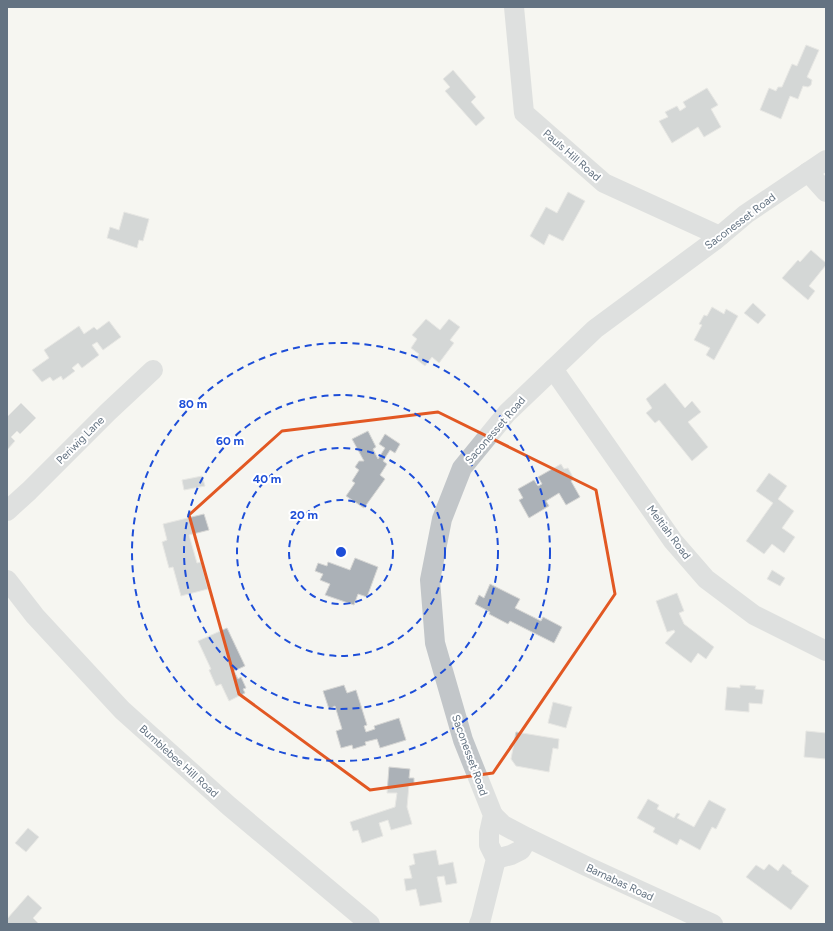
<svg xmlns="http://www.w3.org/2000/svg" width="833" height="931" font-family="Figtree,sans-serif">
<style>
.building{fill:#abb1b7;stroke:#d6d6d4}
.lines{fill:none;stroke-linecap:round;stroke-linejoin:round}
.street{stroke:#c2c6c9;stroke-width:20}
.marked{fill:none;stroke:#e25823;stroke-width:3;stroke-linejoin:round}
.ring{fill:none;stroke:#1d4ed8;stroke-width:2;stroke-dasharray:7 5}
.labels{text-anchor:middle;stroke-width:4;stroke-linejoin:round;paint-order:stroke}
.street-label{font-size:11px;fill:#647382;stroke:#fff}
.centre{fill:#1d4ed8;stroke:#fff;stroke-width:2}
.ring-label{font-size:12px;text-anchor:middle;font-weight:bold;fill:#1d4ed8;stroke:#fff;stroke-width:4;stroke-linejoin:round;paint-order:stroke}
</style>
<rect width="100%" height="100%" fill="#f5f5f1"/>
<g class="building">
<path d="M 806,45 L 819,50 L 807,77 L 812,80 L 811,85 L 808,87 L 803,86 L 798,99 L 790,96 L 781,119 L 760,110 L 769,88 L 776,91 L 778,87 L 782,87 L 792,64 L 797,66 Z"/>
<path d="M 453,70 L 476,97 L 471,102 L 485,118 L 476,126 L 445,91 L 450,87 L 443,79 Z"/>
<path d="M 707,88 L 718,105 L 711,109 L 721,127 L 704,137 L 698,127 L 672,143 L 659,121 L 668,117 L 665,112 L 677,106 L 680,111 L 686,107 L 683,102 Z"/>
<path d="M 568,192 L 585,201 L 563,241 L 549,234 L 544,245 L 530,236 L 546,207 L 557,213 Z"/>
<path d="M 124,212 L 149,219 L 143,241 L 139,240 L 137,248 L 107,238 L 110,227 L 119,230 Z"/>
<path d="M 811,250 L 826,263 L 826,265 L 809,286 L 815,291 L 808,300 L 782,278 L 798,260 L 800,262 Z"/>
<path d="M 753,303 L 766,315 L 758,324 L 744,313 Z"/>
<path d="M 712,307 L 724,314 L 726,309 L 738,316 L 714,360 L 706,355 L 710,348 L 694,340 L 702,325 L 699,324 L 704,315 L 707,316 Z"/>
<path d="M 426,319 L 440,330 L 449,319 L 460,327 L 450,340 L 454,343 L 439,363 L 432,357 L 425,366 L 416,359 L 419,354 L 411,348 L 417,339 L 412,335 Z"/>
<path d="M 109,321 L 121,337 L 103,350 L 97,342 L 92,345 L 99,355 L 82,368 L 78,363 L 72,368 L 75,371 L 63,380 L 61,376 L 53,381 L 50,377 L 42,382 L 32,370 L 49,358 L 44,350 L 79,326 L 84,334 L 94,327 L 97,330 Z"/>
<path d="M 665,383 L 685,408 L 692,401 L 701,412 L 688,422 L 708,447 L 692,461 L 659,420 L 655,423 L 646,413 L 652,408 L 646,399 Z"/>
<path d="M 21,403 L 36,418 L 20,434 L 17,431 L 11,437 L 15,441 L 7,450 L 7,417 Z"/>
<path d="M 368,431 L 376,447 L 373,449 L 378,459 L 385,448 L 379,444 L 385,434 L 400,444 L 395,453 L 390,450 L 383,461 L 387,464 L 380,475 L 385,479 L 364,508 L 346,496 L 355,483 L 352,481 L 359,470 L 355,467 L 359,461 L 364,461 L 352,439 Z"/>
<path d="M 561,464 L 564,469 L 568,468 L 574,479 L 571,481 L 580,497 L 566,505 L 559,493 L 546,501 L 549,506 L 529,518 L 519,500 L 523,498 L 518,489 L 534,480 L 538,486 L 542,484 L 538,477 Z"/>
<path d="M 769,473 L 787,486 L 778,499 L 794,511 L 782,528 L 795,537 L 784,553 L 772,544 L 764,554 L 746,541 L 773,503 L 756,491 Z"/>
<path d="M 202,476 L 205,486 L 184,490 L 182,480 Z"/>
<path d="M 204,514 L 209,530 L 189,535 L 197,563 L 201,562 L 208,589 L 181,596 L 173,567 L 169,568 L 162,542 L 167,540 L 163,524 Z"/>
<path d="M 355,558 L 378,567 L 367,597 L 358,594 L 354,605 L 325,595 L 330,584 L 320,580 L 323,574 L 315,571 L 318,563 L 327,566 L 328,562 L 350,570 Z"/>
<path d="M 772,570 L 785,578 L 780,586 L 767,579 Z"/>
<path d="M 490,584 L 520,599 L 515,608 L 541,621 L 543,617 L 562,627 L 554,643 L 510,621 L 508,624 L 489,614 L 490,612 L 475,604 L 479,595 L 484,598 Z"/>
<path d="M 677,593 L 684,611 L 679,613 L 684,624 L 714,647 L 706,659 L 698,653 L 691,663 L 665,643 L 675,632 L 674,630 L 667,632 L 656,601 Z"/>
<path d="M 227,628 L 245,666 L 234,671 L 238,679 L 241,677 L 246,688 L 243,689 L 245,693 L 229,701 L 221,684 L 216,686 L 209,670 L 211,669 L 198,641 Z"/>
<path d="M 344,685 L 347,693 L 356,690 L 367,725 L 364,726 L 366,732 L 375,729 L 374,726 L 399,718 L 406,740 L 380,748 L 377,739 L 365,742 L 366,745 L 353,749 L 352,745 L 341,748 L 336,731 L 342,729 L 335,706 L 329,709 L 323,691 Z"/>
<path d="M 740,685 L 756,686 L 755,689 L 764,690 L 762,704 L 749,703 L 749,712 L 725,710 L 727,687 L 740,688 Z"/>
<path d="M 553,702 L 572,707 L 566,728 L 548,723 Z"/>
<path d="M 806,731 L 826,733 L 826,759 L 804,757 Z"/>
<path d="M 516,732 L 559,739 L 558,749 L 553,748 L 549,772 L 516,766 L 511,759 Z"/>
<path d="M 389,767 L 410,769 L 409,778 L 414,778 L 414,785 L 409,785 L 407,807 L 412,824 L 391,830 L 388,820 L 379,823 L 383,836 L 362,843 L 358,830 L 353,831 L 350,822 L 395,807 L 397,793 L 387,793 Z"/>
<path d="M 648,799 L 659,805 L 657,809 L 674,818 L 677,813 L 680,814 L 677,818 L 694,827 L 709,800 L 726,809 L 716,829 L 712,827 L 700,850 L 680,839 L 677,845 L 653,832 L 655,828 L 637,818 Z"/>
<path d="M 28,828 L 39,837 L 26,852 L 15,843 Z"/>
<path d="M 436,850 L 439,865 L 453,862 L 457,883 L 446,885 L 444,876 L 437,877 L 442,902 L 420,906 L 416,889 L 406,891 L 404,879 L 412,878 L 409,866 L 415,864 L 413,854 Z"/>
<path d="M 769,864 L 778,871 L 783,864 L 792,871 L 791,873 L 809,886 L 791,910 L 746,877 L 756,865 L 764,870 Z"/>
<path d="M 28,895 L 42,908 L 33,918 L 39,924 L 7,924 L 7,919 Z"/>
</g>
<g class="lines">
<g class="street">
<path d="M 514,7 L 524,113 L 604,183 L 720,236"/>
<path d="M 808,172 L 826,192"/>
<path d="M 553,369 L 673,541 L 706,579 L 754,615 L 826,651"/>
<path d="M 7,511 L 29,491 L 108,412 L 153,370"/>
<path d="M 7,580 L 35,616 L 122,710 L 229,806 L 370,924"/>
<path d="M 493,815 L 503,825 L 528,838"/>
<path d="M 496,859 L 511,855 L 521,850 L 528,838 L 586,866 L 713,924"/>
<path d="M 479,924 L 481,919 L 496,859 L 489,845 L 489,833 L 493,815 L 463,740 L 435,643 L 430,580 L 442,519 L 462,468 L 507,413 L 595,329 L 714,241 L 746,214 L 826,160"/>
</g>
</g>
<path d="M0 0H833V931H0ZM 438,412 L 596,490 L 615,594 L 493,773 L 370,790 L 239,694 L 189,515 L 282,431 Z" fill="#f5f5f1" fill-opacity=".55" fill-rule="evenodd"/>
<path class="marked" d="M 438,412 L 596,490 L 615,594 L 493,773 L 370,790 L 239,694 L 189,515 L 282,431 Z"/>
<g class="ring">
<circle cx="341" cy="552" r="52"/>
<circle cx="341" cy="552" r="104"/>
<circle cx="341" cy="552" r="157"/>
<circle cx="341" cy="552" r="209"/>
</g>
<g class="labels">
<g class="street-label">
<text transform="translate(572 155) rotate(41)" y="4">Pauls Hill Road</text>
<text transform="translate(740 221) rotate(-37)" y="4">Saconesset Road</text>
<text transform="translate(495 430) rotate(-49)" y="4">Saconesset Road</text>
<text transform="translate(80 440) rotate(-45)" y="4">Periwig Lane</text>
<text transform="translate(669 532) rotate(53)" y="4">Meltiah Road</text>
<text transform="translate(470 755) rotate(70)" y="4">Saconesset Road</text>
<text transform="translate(179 761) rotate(42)" y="4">Bumblebee Hill Road</text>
<text transform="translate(620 882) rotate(25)" y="4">Barnabas Road</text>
</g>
</g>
<circle cx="341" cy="552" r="6" class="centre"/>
<g class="ring-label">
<text x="193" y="408">80 m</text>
<text x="230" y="445">60 m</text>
<text x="267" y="483">40 m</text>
<text x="304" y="519">20 m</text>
</g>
<rect width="833" height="931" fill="none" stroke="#647382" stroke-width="16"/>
</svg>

To do. Wherever "lines" occurs in the entries above, copy the line it sits on.

Worked solution.
.lines{fill:none;stroke-linecap:round;stroke-linejoin:round}
<g class="lines">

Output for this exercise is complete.